Photo : Radio-Canada / Jean-François Fortier

Depuis plusieurs années, celle qui a fait l'objet d'un reportage à l'émission Enquête en mars 2019 remue ciel et terre pour aider les femmes qui traversent la même épreuve qu'elle. Cynthia Gagné s’est battue pour que l’opération soit remboursée par le gouvernement du Québec.

En décembre 2020, Québec a annoncé qu'il rembourserait 135 femmes qui ont dû se faire opérer aux États-Unis, parce qu'elle ne faisait pas confiance aux chirurgiens de la province. Une vingtaine d’autres qui ont subi l’opération en janvier et février 2021 ont aussi été incluses dans le programme de remboursement, mais depuis, le gouvernement n’offre plus d’aide financière aux femmes, car il juge qu’il y a maintenant des spécialistes au Québec. Cynthia Gagné est toutefois sceptique.

D’après les témoignages qu’elle reçoit et les informations auxquelles elle a accès, la résidente de Saint-Boniface ne croit pas que les médecins du Québec soient assez formés pour effectuer cette délicate procédure. À mon avis, les chirurgiens [du Québec] ne sont pas prêts à retirer des bandelettes, dit-elle. On voit vraiment que les femmes qui se sont fait opérer aux États-Unis vont vraiment mieux que les femmes qui se sont fait opérer ici.

Cynthia Gagné et tous les autres qui forment un coeur avec leurs mains.

Cynthia Gagné entourée de ses deux filles (à sa droite et à sa gauche) ainsi que de femmes qui ont eu l'opération de retrait de la bandelette urinaire (en chandail blanc) et celles qui sont en attente de l'opération (en chandail noir), lors d'un rassemblement à Shawinigan dimanche.

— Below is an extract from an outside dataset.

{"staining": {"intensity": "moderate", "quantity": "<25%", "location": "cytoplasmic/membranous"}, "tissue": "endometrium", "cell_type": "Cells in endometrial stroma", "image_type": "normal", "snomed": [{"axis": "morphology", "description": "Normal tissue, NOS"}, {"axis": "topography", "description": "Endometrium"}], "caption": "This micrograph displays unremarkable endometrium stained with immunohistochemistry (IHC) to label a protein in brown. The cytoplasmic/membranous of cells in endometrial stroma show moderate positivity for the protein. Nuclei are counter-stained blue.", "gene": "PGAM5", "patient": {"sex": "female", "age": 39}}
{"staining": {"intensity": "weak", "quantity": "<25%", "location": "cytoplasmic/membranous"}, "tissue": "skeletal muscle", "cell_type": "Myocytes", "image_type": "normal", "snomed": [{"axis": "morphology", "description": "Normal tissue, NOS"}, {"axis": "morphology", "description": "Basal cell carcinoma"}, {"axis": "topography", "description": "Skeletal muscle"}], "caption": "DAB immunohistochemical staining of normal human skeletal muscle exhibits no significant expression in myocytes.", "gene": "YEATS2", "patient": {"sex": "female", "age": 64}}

Photo : Radio-Canada / Jean-François Fortier

Une aide appréciée

Cynthia Gagné a déjà accompagné une cinquantaine de femmes aux États-Unis, dont Carole Lamarre. Quand je me suis décidée, Cynthia a tout pris en charge, elle nous guide comme une vraie maman, c’est la confiance et tout est fait dans le respect, dit-elle. Mme Gagné précise qu'elle n'est aucunement payée par le chirurgien de St. Louis pour ces voyages.

Nathalie Goudreault a hâte de faire retirer la bandelette. Je vais pouvoir reprendre une vie normale, je vais pouvoir aller prendre des marches, faire du sport, ce que je ne fais plus depuis des années, a confié celle qui se fera accompagner par Cynthia Gagné.

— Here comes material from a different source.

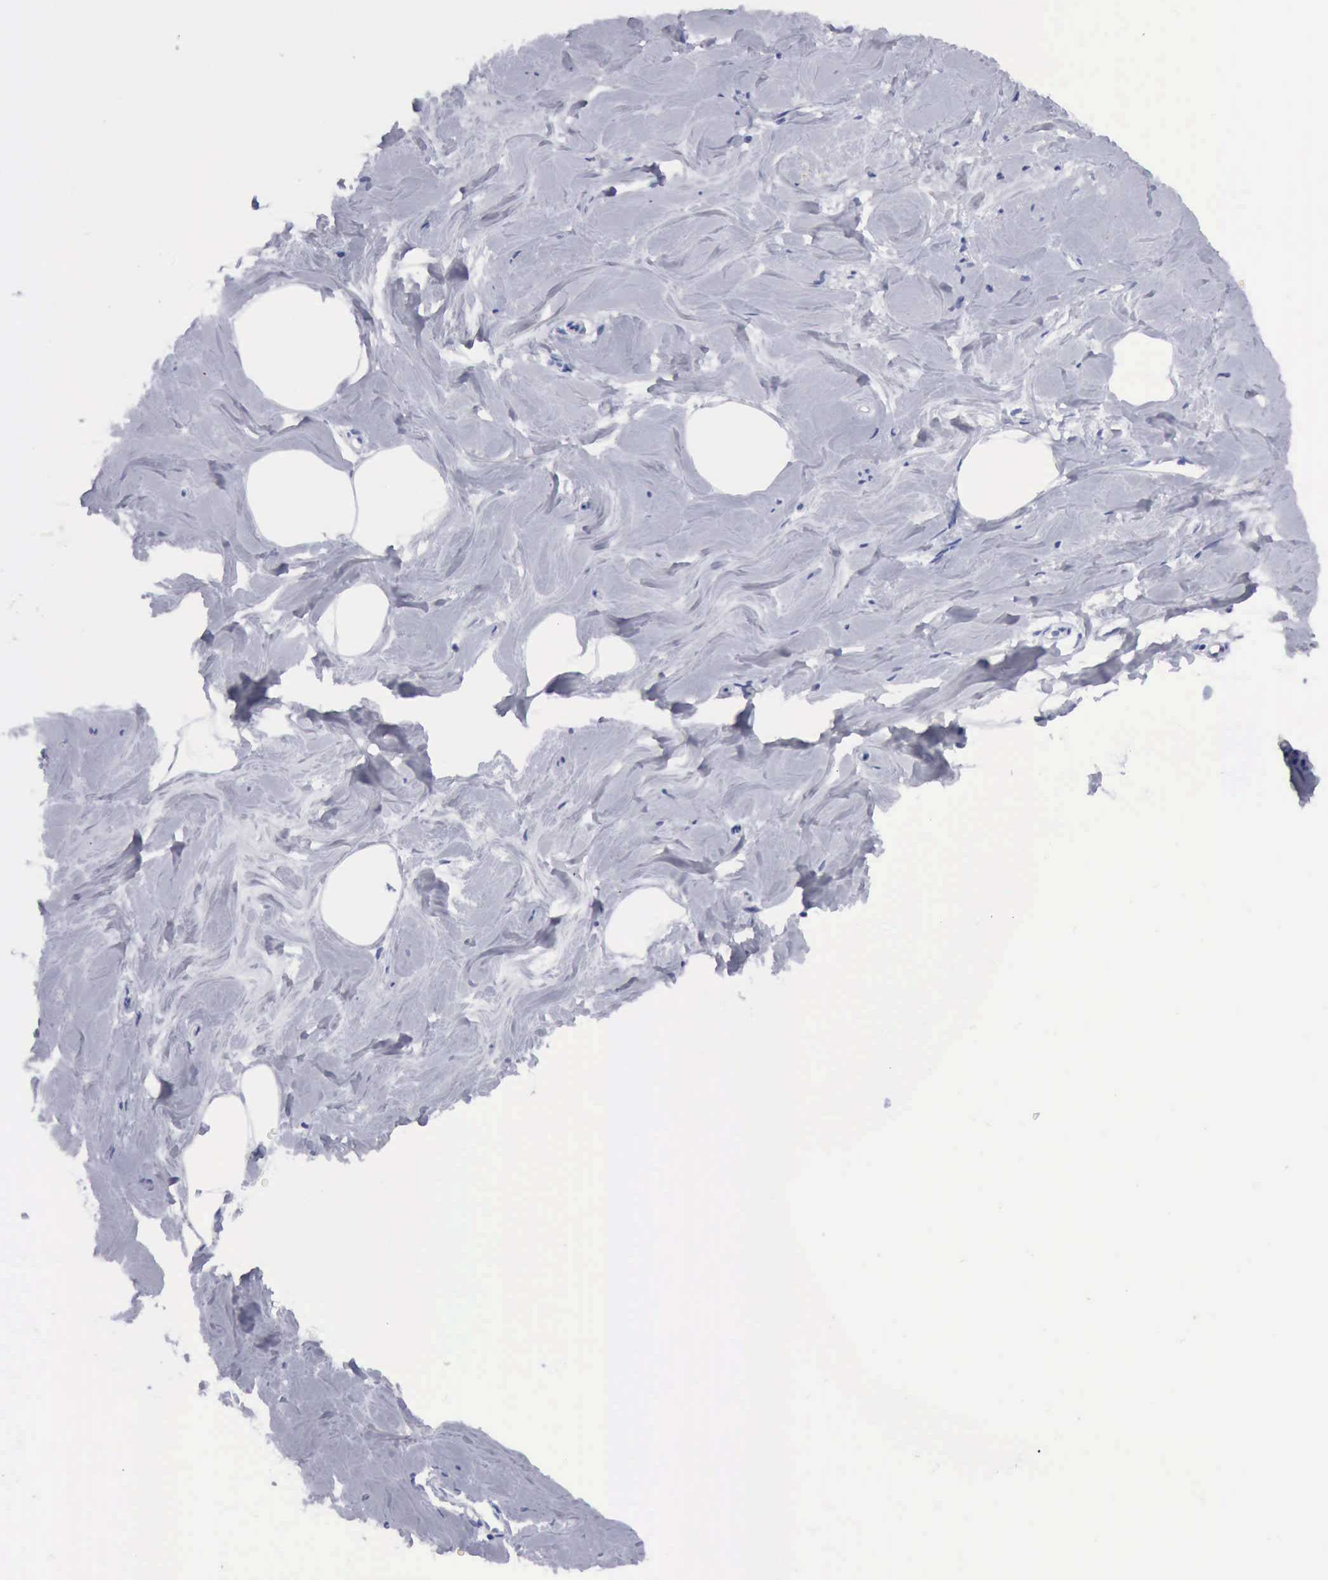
{"staining": {"intensity": "negative", "quantity": "none", "location": "none"}, "tissue": "breast", "cell_type": "Adipocytes", "image_type": "normal", "snomed": [{"axis": "morphology", "description": "Normal tissue, NOS"}, {"axis": "topography", "description": "Breast"}], "caption": "Image shows no protein staining in adipocytes of normal breast.", "gene": "CYP19A1", "patient": {"sex": "female", "age": 44}}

Cynthia, c’est un ange qui nous est tombé du ciel.

Une citation de :Nathalie Goudreault
Nathalie Goudreault au micro dehors, à Shawinigan.

Nathalie Goudreault, qui est en attente d'une opération de retrait de la bandelette urinaire, sera accompagnée par Cynthia Gagné.

Photo : Radio-Canada / Jean-François Fortier

À 38 ans, Cynthia Gagné s’est fait installer une bandelette urinaire en raison d'un problème d'incontinence à l’effort. Par la suite, elle a ressenti des douleurs dans les jambes, aux aines et dans le vagin.

Pour moi, l’incontinence, c’était rendu secondaire; ce que je voulais, c’était de courir, marcher, a-t-elle expliqué en entrevue à l’émission Toujours le matin, juste avant de quitter la Mauricie pour le Missouri.

Le retrait de la bandelette urinaire est une opération délicate, car il s’agit d’un implant permanent qui est pris dans la chair et les muscles. Elle s’est alors rendu compte qu’elle devait aller aux États-Unis pour se faire opérer, car il n’y avait pas de chirurgien spécialisé dans ce domaine dans la province. Elle s’est fait retirer la bandelette en mai 2019 à St. Louis.

Cynthia Gagné a fondé un groupe de soutien pour les femmes qui vivent avec le même problème. Elle reçoit maintenant des appels de femmes de partout dans le monde.